I felt stuck. I was young and foolish and frankly just wanted sex, not babies. I wasn’t ruling babies out, but before I created another human being, I wanted to be damned sure that there was a reason. A good reason.
However, my wife didn’t just have a biological clock. She had a time bomb with only seconds remaining. The pressure was on. I had dreams of her screaming, I want a kid right now! while feverishly tying my arms to the bed posts. After she told me that she was going off the pill, I knew the gig was up. I had to speak or forever hold my peace. What feeble words could I eek out that would be argument enough against the logic of her biological imperative? I was screwed. Both metaphorically and physically.
It wasn’t until Ty was born that the veil was lifted. I finally understood. The third time the doctor had come in to check on my wife, he called the shot to prep her for a C-section. I was given scrubs and ushered into the operating room as she was wheeled in on a gurney. I watched as the doctor cut into her stomach, and pulled out our son. Like Michaelangelo carving David from marble, he produced a thing of wonder where only raw materials had once gathered.
We had made a baby and I finally knew why. It wasn’t just because that is what our bodies are made for – it was because that is what our spirits are made for. We are not gods. We cannot create the heavens and earth. But we can create life, perhaps the only true miracle within our reach. Making babies is our way of connecting with the mysteries of the cosmos.
And there was more. I had new eyes through which to see my wife. She was no longer the girl I had met back in the days of my youth. She was now glowing, now complete – a chrysalis transformed. And I too had changed. Not only had our son been born, but in inexplicable ways, we all had. And no matter how unpredictable, cluttered, or frenetic our life has become – no matter how many diaper mishaps, tantrums, and other misadventures we’ve had thus far – the baptism of birth has left its indelible mark on us.
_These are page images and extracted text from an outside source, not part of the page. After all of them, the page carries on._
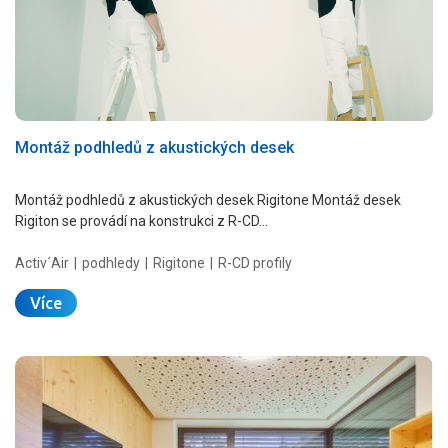
Montáž podhledů z akustických desek
Montáž podhledů z akustických desek Rigitone Montáž desek
Rigiton se provádí na konstrukci z R-CD…
Activ´Air
podhledy
Rigitone
R-CD profily
Více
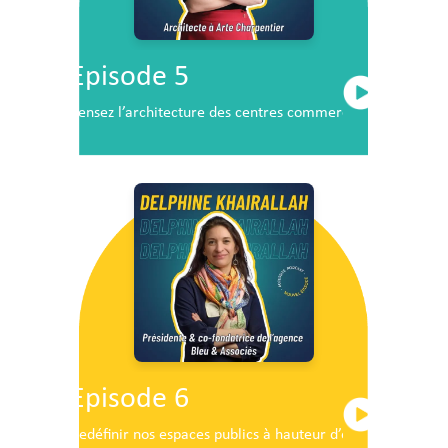
Episode 5
Pensez l’architecture des centres commerciaux de demai
Episode 6
Redéfinir nos espaces publics à hauteur d’enfants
I had once thought that a child was the problem lacking a solution, but in a sudden quantum movement forward, I discovered that my child is the answer to questions I had not known how to ask. My child completes me, provides gravity and giggles in equal measure, teaches me who I am capable of becoming. Like a catalyst, some mythic Trickster, he enters the scene, turns everything upside down and without malice, creates new understanding where there was once a void.
So now, nine years later, I have two sons. And even as I write these words, the boys are roaring for me to come downstairs and play with them. For now, I immerse myself in the steady flow of joyful moments that courses through our time together. But I suspect that some day I will chortle at my boys when they become fathers, as my father did to me. And I suspect that I too will have some right to do so.